As you should know, in situations like this (i.e., when you have multiple “related” values) it is better to use an array than to use individual variables. What you may not yet know is how to use an array to solve the centile histogram problem.

The first thing to realize is that the variables ones, tens, etc. can be replaced with an array named count. Specifically, count[0] will replace ones, count[1] will replace tens, etc. This facilitates both the declaration and the initialization.

The second thing to realize is that the truncation pattern from Chapter 6 can be used to calculate the index associated with a particular centile. Specifically, one can truncate to the 10s place to get the centile. For example, a value of 63 is in centile 63/10 (i.e., centile 6; the 60s), a value of 8 is in centile 8/10 (i.e., centile 0; the 1s), and a value of 100 is in centile 100/10 (i.e., centile 10; the 100s).

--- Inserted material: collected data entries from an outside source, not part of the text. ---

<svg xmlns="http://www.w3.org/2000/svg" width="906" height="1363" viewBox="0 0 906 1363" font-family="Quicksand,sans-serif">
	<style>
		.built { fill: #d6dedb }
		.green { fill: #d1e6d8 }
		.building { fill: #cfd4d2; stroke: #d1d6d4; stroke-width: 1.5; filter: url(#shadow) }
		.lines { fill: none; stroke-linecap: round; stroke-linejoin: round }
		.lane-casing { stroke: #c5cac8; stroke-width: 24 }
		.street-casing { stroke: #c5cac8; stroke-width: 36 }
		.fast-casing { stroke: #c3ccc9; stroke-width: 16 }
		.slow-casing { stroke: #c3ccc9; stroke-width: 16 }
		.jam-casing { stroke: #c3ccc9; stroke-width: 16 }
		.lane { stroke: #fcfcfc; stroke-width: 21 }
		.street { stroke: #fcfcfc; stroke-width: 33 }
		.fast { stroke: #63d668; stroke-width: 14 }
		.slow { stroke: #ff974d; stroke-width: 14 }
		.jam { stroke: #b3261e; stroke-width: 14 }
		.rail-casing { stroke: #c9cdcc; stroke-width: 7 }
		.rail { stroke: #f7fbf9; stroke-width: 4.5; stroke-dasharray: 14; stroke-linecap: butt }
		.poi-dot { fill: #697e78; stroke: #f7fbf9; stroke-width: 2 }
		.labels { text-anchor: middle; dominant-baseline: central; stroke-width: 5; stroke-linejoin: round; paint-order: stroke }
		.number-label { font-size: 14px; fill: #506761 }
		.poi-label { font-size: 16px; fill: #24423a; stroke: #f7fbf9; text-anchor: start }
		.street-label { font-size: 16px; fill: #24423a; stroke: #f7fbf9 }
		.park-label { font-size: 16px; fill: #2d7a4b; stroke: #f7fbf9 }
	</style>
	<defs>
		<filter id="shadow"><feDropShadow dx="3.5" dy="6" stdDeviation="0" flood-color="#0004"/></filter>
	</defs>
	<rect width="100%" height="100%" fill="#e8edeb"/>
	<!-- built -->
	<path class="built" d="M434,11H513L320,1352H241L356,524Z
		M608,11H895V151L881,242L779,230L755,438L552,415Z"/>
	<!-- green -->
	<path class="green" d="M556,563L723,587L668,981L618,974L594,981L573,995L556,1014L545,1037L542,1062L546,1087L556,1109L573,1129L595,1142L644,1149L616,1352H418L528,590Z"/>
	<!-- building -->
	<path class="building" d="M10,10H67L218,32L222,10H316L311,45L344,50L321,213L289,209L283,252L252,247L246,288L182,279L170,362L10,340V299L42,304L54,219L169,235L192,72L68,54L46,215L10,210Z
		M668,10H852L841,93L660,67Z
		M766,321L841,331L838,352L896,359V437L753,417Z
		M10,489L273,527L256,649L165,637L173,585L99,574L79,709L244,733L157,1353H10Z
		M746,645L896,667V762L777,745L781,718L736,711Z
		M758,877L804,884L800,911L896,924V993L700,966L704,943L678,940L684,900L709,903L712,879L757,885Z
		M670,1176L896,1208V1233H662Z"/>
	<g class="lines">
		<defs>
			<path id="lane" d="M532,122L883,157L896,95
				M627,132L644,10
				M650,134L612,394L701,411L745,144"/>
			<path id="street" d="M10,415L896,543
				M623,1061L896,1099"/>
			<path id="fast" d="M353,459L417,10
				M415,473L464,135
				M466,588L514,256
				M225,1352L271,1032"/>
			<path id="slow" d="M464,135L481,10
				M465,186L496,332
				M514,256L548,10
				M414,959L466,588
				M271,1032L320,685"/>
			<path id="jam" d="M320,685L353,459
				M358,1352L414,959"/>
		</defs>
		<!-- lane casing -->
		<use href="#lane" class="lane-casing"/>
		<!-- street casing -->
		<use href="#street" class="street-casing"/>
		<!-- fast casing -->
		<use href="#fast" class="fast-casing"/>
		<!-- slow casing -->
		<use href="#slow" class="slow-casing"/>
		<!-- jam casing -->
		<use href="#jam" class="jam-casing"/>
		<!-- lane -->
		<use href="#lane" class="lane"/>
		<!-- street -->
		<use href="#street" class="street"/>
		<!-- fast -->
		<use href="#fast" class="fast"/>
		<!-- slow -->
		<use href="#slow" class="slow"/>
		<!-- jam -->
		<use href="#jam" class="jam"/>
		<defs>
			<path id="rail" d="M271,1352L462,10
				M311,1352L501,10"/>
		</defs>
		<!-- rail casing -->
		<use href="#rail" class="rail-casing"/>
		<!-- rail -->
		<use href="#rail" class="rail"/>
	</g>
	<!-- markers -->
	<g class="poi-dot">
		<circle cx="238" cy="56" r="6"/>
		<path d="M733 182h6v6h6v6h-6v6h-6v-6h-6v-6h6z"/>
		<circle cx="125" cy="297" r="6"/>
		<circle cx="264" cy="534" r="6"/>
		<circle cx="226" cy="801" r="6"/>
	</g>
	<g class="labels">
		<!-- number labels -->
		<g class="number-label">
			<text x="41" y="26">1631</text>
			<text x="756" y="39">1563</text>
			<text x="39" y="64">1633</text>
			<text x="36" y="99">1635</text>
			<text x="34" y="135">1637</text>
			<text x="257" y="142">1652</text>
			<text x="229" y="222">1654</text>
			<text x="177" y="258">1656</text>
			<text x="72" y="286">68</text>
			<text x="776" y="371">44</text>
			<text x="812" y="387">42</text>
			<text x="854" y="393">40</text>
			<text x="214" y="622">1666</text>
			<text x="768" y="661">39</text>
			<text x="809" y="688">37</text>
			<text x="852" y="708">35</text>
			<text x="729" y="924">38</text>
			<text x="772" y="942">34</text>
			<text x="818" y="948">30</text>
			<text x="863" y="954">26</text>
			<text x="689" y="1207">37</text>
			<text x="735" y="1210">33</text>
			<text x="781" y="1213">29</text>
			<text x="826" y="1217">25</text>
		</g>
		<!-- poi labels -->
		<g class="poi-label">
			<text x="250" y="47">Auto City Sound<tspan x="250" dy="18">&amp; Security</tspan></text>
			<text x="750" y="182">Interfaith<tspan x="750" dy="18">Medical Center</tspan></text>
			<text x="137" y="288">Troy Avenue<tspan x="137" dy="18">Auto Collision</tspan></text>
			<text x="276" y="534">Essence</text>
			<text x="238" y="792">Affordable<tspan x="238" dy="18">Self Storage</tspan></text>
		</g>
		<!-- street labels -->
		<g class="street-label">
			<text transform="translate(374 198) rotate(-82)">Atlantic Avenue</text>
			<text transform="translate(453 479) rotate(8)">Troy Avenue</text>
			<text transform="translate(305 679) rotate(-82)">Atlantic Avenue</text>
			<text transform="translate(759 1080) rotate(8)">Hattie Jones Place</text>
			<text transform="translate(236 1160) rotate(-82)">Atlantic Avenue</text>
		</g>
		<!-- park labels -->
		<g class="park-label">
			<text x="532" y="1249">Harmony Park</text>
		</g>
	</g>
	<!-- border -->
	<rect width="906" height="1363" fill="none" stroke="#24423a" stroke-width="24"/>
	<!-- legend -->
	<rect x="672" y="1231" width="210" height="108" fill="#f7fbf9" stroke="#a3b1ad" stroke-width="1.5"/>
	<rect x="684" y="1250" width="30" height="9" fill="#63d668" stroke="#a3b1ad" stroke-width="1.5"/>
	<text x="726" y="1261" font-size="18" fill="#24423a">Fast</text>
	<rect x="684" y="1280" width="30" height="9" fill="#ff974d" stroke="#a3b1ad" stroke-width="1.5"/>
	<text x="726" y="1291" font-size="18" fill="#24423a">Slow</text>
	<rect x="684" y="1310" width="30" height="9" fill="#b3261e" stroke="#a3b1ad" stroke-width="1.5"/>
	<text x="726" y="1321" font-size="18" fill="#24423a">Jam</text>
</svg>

This eliminates the need for a complicated if statement.

## The Pattern

The pattern, then, can be stated as follows:

1. Declare and initialize an array to hold the number of accumulators needed.
2. Create an algorithm for identifying the index of the particular accumulator that needs to be updated during a particular iteration.
3. Write a loop that calculates the index and updates the appropriate accumulator.

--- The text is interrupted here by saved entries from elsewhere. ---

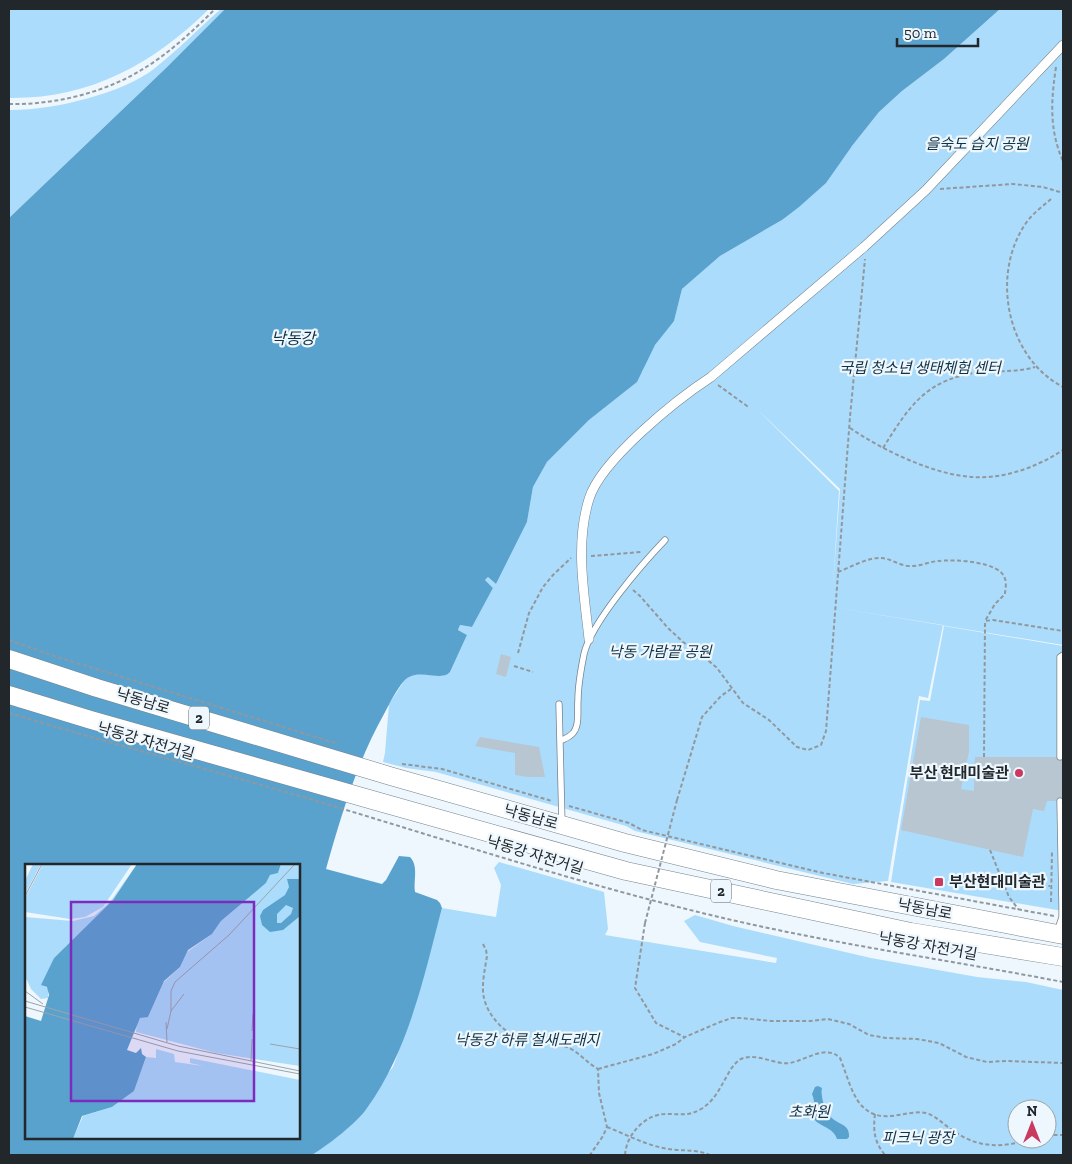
<svg xmlns="http://www.w3.org/2000/svg" width="1072" height="1164" font-family="'Zilla Slab','Noto Sans KR',serif">
<rect width="100%" height="100%" fill="#edf7fd"/>
<path fill="#acdcfb" fill-rule="evenodd" d="M 9,9 L 209,9 C 153,64 90,99 9,98 Z
M 221,9 L 225,9 L 166,68 L 9,218 L 9,110 C 49,111 123,94 155,68 C 178,50 199,28 221,9 Z
M 1000,9 L 1063,9 L 1063,645 L 831,607 L 943,625 L 928,698 L 919,696 L 888,881 L 853,884 L 635,831 L 626,826 L 436,772 L 406,768 L 383,762 L 385,753 L 389,704 L 404,681 L 411,675 L 420,674 L 443,676 L 450,672 L 467,635 L 458,630 L 460,625 L 472,627 L 493,588 L 485,580 L 488,577 L 496,584 L 527,522 L 533,487 L 547,462 L 589,420 L 628,389 L 642,372 L 646,361 L 655,345 L 674,320 L 682,289 L 720,256 L 782,220 L 852,146 L 879,112 L 902,91 L 944,59 ZM 758,410 L 840,489 L 833,586 L 839,491 Z
M 944,626 L 1063,646 L 1063,911 L 891,882 L 920,700 L 930,701 Z
M 499,862 L 604,892 L 608,929 L 605,935 L 776,963 L 777,958 L 700,942 L 684,921 L 695,915 L 733,926 L 871,958 L 977,977 L 1026,982 L 1063,990 L 1063,1155 L 312,1155 L 329,1143 L 393,1067 L 414,1009 L 442,908 L 496,917 L 501,885 L 494,868 ZM 1017,1109 L 1047,1109 L 1047,1139 L 1017,1139 Z"/>
<path fill="#5aa2ce" fill-rule="evenodd" d="M 225,9 L 1000,9 L 944,59 L 902,91 L 879,112 L 852,146 L 826,183 L 799,207 L 782,220 L 720,256 L 682,289 L 674,321 L 655,345 L 637,382 L 589,420 L 547,462 L 533,487 L 527,522 L 496,584 L 488,577 L 485,580 L 493,588 L 472,627 L 460,625 L 458,630 L 467,635 L 450,672 C 440,683 418,666 404,681 C 396,690 390,703 384,714 C 357,762 341,816 326,869 L 382,884 L 386,880 L 399,856 L 410,857 C 419,866 413,881 415,892 L 437,900 L 440,903 L 442,908 C 424,976 409,1050 367,1108 C 357,1123 328,1145 312,1155 L 9,1155 L 9,218 L 166,68 ZM 26,865 L 299,865 L 299,1138 L 26,1138 Z
M 818,1086 L 822,1088 C 820,1095 825,1113 832,1118 C 839,1125 850,1124 849,1137 L 847,1139 L 837,1139 C 833,1126 817,1127 812,1116 C 815,1109 815,1101 812,1094 L 815,1087 Z"/>
<path fill="#b7c6d1" d="M 501,654 L 511,657 L 506,677 L 496,674 Z
M 921,717 L 969,725 L 969,752 L 961,789 L 974,791 L 975,757 L 1063,757 L 1063,801 L 1047,801 L 1044,811 L 1033,809 L 1023,857 L 901,830 Z
M 480,737 L 539,747 L 545,777 L 528,777 L 515,775 L 515,753 L 475,746 Z"/>
<g fill="none" stroke-linecap="round" stroke-linejoin="round">
<g stroke="#75838d" stroke-width="7">
<path id="service" d="M 559,704 L 562,824
M 560,741 C 564,739 570,737 573,733 C 580,725 577,710 578,700 C 578,685 581,669 584,654 C 591,623 642,564 665,540
M 1060,757 L 1060,657 L 1063,655
M 1057,932 L 1062,917 L 1062,906 L 1060,801"/>
</g>
<g stroke="#75838d" stroke-width="10">
<path id="pedestrian" d="M 589,639 C 584,593 575,544 589,499 C 601,460 676,400 711,377 L 864,247 L 926,190 L 1063,45"/>
</g>
<g stroke="#75838d" stroke-width="19">
<path id="primary" d="M 9,659 L 97,688 L 390,776 L 625,843 L 776,880 L 1063,935
M 9,695 L 91,720 L 383,803 L 626,871 L 911,932 L 1063,957"/>
</g>
<path stroke="#90989e" stroke-width="2" stroke-dasharray="4 2.5" stroke-linecap="butt" d="M 1056,67 C 1051,100 1049,130 1063,161
M 9,104 C 52,105 100,94 138,72 C 166,56 192,32 215,9
M 940,189 L 1013,184 L 1043,187 L 1063,193
M 1051,199 C 1043,206 1033,213 1026,223 C 990,275 1007,358 1063,387
M 718,385 L 747,406 L 745,407
M 850,428 C 882,450 934,475 973,477 C 1005,479 1037,467 1063,450
M 883,448 C 910,405 927,378 982,372 C 1000,371 1018,372 1035,367
M 591,556 L 641,552
M 838,572 C 851,567 868,557 882,558 C 891,559 899,565 908,566 C 919,567 928,562 938,561 C 953,559 1001,561 1005,579 C 1007,583 1005,590 1005,594 L 995,604 L 985,621 L 993,620 L 1063,631
M 633,590 L 640,596 L 668,628 L 683,642 L 703,656 L 717,668 L 743,703 L 769,720 L 797,747 L 808,750 L 821,745 L 826,731 L 850,417 L 865,259
M 9,640 L 51,655 L 338,744
M 518,653 L 529,613 L 543,587 L 553,575 L 571,558
M 514,666 L 533,672
M 9,713 C 115,745 223,773 330,805 C 459,844 588,886 719,917 C 833,944 949,960 1063,982
M 984,757 L 985,621
M 402,764 L 442,769 L 552,801
M 677,800 L 702,717 L 721,696 L 731,689
M 569,806 L 629,823 L 642,830 L 823,873 L 1054,916
M 990,850 L 1009,897 L 1019,910
M 1003,883 L 1050,886
M 1051,902 L 1052,850
M 645,923 L 635,988 L 656,1023 L 684,1037
M 483,944 L 486,950 L 487,956 C 485,969 481,986 484,998 C 488,1016 504,1033 522,1039 C 536,1044 552,1041 567,1047 C 579,1052 587,1063 598,1069 L 599,1093 L 607,1127 L 603,1136 L 590,1155
M 598,1069 L 653,1054 L 676,1044 L 685,1037 L 720,1022 L 732,1018 L 740,1018 L 771,1021 L 810,1021 L 828,1019 L 849,1024 L 869,1035 L 886,1038 L 917,1039 L 939,1043 L 966,1057 L 987,1062 L 1006,1061 L 1063,1063
M 875,1114 C 873,1130 874,1142 885,1155
M 607,1127 C 625,1134 644,1144 663,1148 C 679,1152 694,1148 710,1155
M 1047,1135 L 1063,1135
M 625,1155 C 626,1144 630,1136 637,1128 C 662,1102 678,1123 701,1109 C 722,1097 726,1067 741,1059 C 756,1052 774,1065 790,1063 C 806,1060 826,1044 840,1058 C 846,1072 852,1097 863,1107 C 883,1126 905,1109 926,1113 C 936,1116 943,1124 952,1130 C 979,1149 1002,1148 1032,1139"/>
<use href="#service" stroke="#fff" stroke-width="5.5"/>
<use href="#pedestrian" stroke="#fff" stroke-width="9"/>
<use href="#primary" stroke="#fff" stroke-width="18"/>
<path stroke="#90989e" stroke-width="2" stroke-dasharray="4 2.5" stroke-linecap="butt" d="M 645,923 L 677,800"/>
</g>
<g fill="#c93a5f" stroke="#edf7fd" stroke-width="2">
<circle cx="1019" cy="773" r="5"/>
<rect x="934" y="877" width="10" height="10" rx="2.5"/>
</g>
<g text-anchor="middle" stroke-width="4.5" stroke-linejoin="round" paint-order="stroke">
<g fill="#edf7fd" stroke="#5e656a" stroke-width="1">
<rect x="189" y="706.5" width="20" height="23" rx="4"/>
<rect x="711" y="879.5" width="20" height="23" rx="4"/>
</g>
<g font-size="14" font-weight="bold" fill="#21272b">
<text x="199" y="723">2</text>
<text x="721" y="896">2</text>
</g>
<g font-size="15" font-style="italic" fill="#123245" stroke="#edf7fd">
<text x="977" y="149">을숙도 습지 공원</text>
<text x="920" y="373">국립 청소년 생태체험 센터</text>
<text x="660" y="657">낙동 가람끝 공원</text>
<text x="527" y="1045">낙동강 하류 철새도래지</text>
<text x="809" y="1117">초화원</text>
<text x="918" y="1143">피크닉 광장</text>
</g>
<g font-size="15" fill="#21272b" stroke="#edf7fd">
<text transform="translate(143 701) rotate(17)" y="5">낙동남로</text>
<text transform="translate(146 741) rotate(16)" y="5">낙동강 자전거길</text>
<text transform="translate(531 817) rotate(16)" y="5">낙동남로</text>
<text transform="translate(535 855) rotate(17)" y="5">낙동강 자전거길</text>
<text transform="translate(925 909) rotate(11)" y="5">낙동남로</text>
<text transform="translate(928 946) rotate(10)" y="5">낙동강 자전거길</text>
</g>
<g font-size="15" font-weight="bold" fill="#21272b" stroke="#edf7fd" text-anchor="end">
<text x="1009" y="778">부산 현대미술관</text>
<text x="949" y="887" text-anchor="start">부산현대미술관</text>
</g>
<g font-size="16" font-style="italic" fill="#0f3043" stroke="#edf7fd">
<text x="293" y="344">낙동강</text>
</g>
</g>
<g transform="translate(25 864)">
<rect width="275" height="275" fill="#edf7fd"/>
<path d="M 8,0 L 16,0 L 0,30 L 0,17 ZM 18,0 L 107,0 L 78,43 L 60,53 L 45,55 L 0,48 L 0,34 ZM 112,0 L 88,36 L 29,94 L 17,121 L 23,124 L 23,134 L 16,135 L 6,125 L 0,112 L 0,53 L 48,57 L 69,52 L 85,38 ZM 256,0 L 275,0 L 275,202 L 191,189 L 111,168 L 112,158 L 116,153 L 123,153 L 138,119 L 155,103 L 162,88 L 187,70 L 196,57 L 241,19 L 245,11 L 253,9 ZM 131,185 L 149,190 L 150,198 L 178,202 L 165,199 L 165,194 L 275,216 L 275,275 L 48,275 L 58,252 L 87,243 L 109,227 L 121,193 L 131,194 Z" fill="#acdcfb"/>
<path d="M 112,0 L 256,0 L 253,9 L 245,11 L 241,19 L 196,57 L 187,70 L 163,86 L 155,103 L 139,117 L 123,153 L 115,154 L 102,186 L 111,189 L 116,184 L 117,190 L 121,193 L 109,227 L 87,243 L 57,252 L 48,275 L 0,275 L 0,152 L 16,157 L 24,131 L 22,123 L 16,121 L 29,94 L 88,36 ZM 262,15 L 275,15 L 275,52 L 258,66 L 245,68 L 237,61 L 235,52 L 238,46 L 260,31 L 264,23 ZM 261,41 L 268,44 L 266,50 L 256,59 L 252,59 L 252,50 Z" fill="#5aa2ce" fill-rule="evenodd"/>
<path fill="none" stroke="#9ba4a9" stroke-width="1" d="M 0,32 L 17,0M 0,127 L 18,140M 0,137 L 153,182 L 275,207M 0,143 L 153,187 L 275,210M 146,147 L 146,127 L 150,118 L 204,71 L 270,0M 141,158 L 142,178M 142,165 L 146,147 L 159,130M 227,167 L 228,150M 245,180 L 275,185M 226,197 L 227,175"/>
<path fill="#7b2cbf" fill-opacity="0.15" stroke="#7b2cbf" stroke-width="2.5" d="M 46,38 L 229,38 L 229,237 L 46,237 Z"/>
<rect width="275" height="275" fill="none" stroke="#21272b" stroke-width="2.5"/>
</g>
<rect width="1072" height="1164" fill="none" stroke="#21272b" stroke-width="20"/>
<g transform="translate(1032 1124)"><circle r="24" fill="#edf7fd" stroke="#9ba4a9"/>
<path d="M0-4L9 19L0 12L-9 19Z" fill="#c93a5f"/>
<text y="-8" font-size="14" font-weight="bold" text-anchor="middle" fill="#21272b">N</text>
</g>
<path d="M897 38v8h81v-8" fill="none" stroke="#21272b" stroke-width="2.5"/>
<text x="904" y="38" font-size="15" fill="#21272b" stroke="#edf7fd" stroke-width="4" paint-order="stroke">50 m</text>
</svg>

In most situations, this logic should be encapsulated in a method.

## Examples

A few examples should help you see how you can use this pattern in a wide variety of situations.

### The Motivating Example

Continuing with the grading example, this pattern can be implemented as follows:

    public static int[] gradeHistogram(int[] data) {
int   centile, n;
int[] count = {0, 0, 0, 0, 0, 0, 0, 0, 0, 0, 0};

n = data.length;

for (int i = 0; i < n; i++) {
centile = data[i] / 10;
count[centile] += 1;
}

return count;
}


The expression data[i] / 10 is used to calculate the index (i.e., the centile) of data[i] in the accumulator array, and the statement count[centile] += 1; increases the value of the $$\texttt{centile}^{th}$$ accumulator by 1.

### Some Other Examples

This pattern works best when the algorithm for calculating the index of the accumulator is straightforward. For example, suppose you need to count the number of odd and even values in an array. If the number of even values is stored in element 0 and the number of odd elements is stored in element 1, then you can implement this pattern as follows:

    public static int[] oddsAndEvens(int[] data) {
int[] count = {0, 0};
int n = data.length;

for (int i = 0; i < n; i++) {
count[data[i] % 2] += 1;
}

return count;
}


This works because, as you know from Chapter 5, data[i] is even when (data[i] % 2) is 0 and is odd when (data[i] % 2) is 1.

However, in some cases you can’t (or it is awkward to) avoid the use of a complicated if statement. For example, suppose you need to count the number of negative, zero, and positive elements in an array. You can implements this as follows:

    public static int[] signs(int[] data) {
int[] count = {0, 0, 0};
int n = Array.getLength(data);

for (int i = 0; i < n; i++) {
if      (data[i] <  0) count[0]++;
else if (data[i] == 0) count[1]++;
else                   count[2]++;
}
return count;
}


Notice that, even though this implementation uses a nested if statement, there are benefits to using an accumulator array. First, it facilitates the declaration and initialization of the accumulators. Second, all of the accumulators can be returned by returning the array.